Page images and extracted text:
┄┄┄┄┄┄
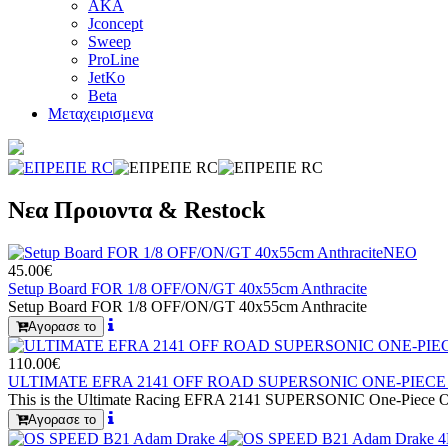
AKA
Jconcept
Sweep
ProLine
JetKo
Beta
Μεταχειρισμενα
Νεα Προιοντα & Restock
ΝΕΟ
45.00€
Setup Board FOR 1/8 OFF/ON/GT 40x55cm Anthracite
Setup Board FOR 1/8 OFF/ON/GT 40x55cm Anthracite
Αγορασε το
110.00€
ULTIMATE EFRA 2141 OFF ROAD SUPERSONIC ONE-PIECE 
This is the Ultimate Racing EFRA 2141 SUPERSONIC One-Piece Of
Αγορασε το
┄┄┄┄┄┄
PROBLEM DESCRIPTION: Repeat the data above exactly, but not the pictures.

SOLUTION TO THIS TASK:
AKA
Jconcept
Sweep
ProLine
JetKo
Beta
Μεταχειρισμενα
Νεα Προιοντα & Restock
ΝΕΟ
45.00€
Setup Board FOR 1/8 OFF/ON/GT 40x55cm Anthracite
Setup Board FOR 1/8 OFF/ON/GT 40x55cm Anthracite
Αγορασε το
110.00€
ULTIMATE EFRA 2141 OFF ROAD SUPERSONIC ONE-PIECE 
This is the Ultimate Racing EFRA 2141 SUPERSONIC One-Piece Of
Αγορασε το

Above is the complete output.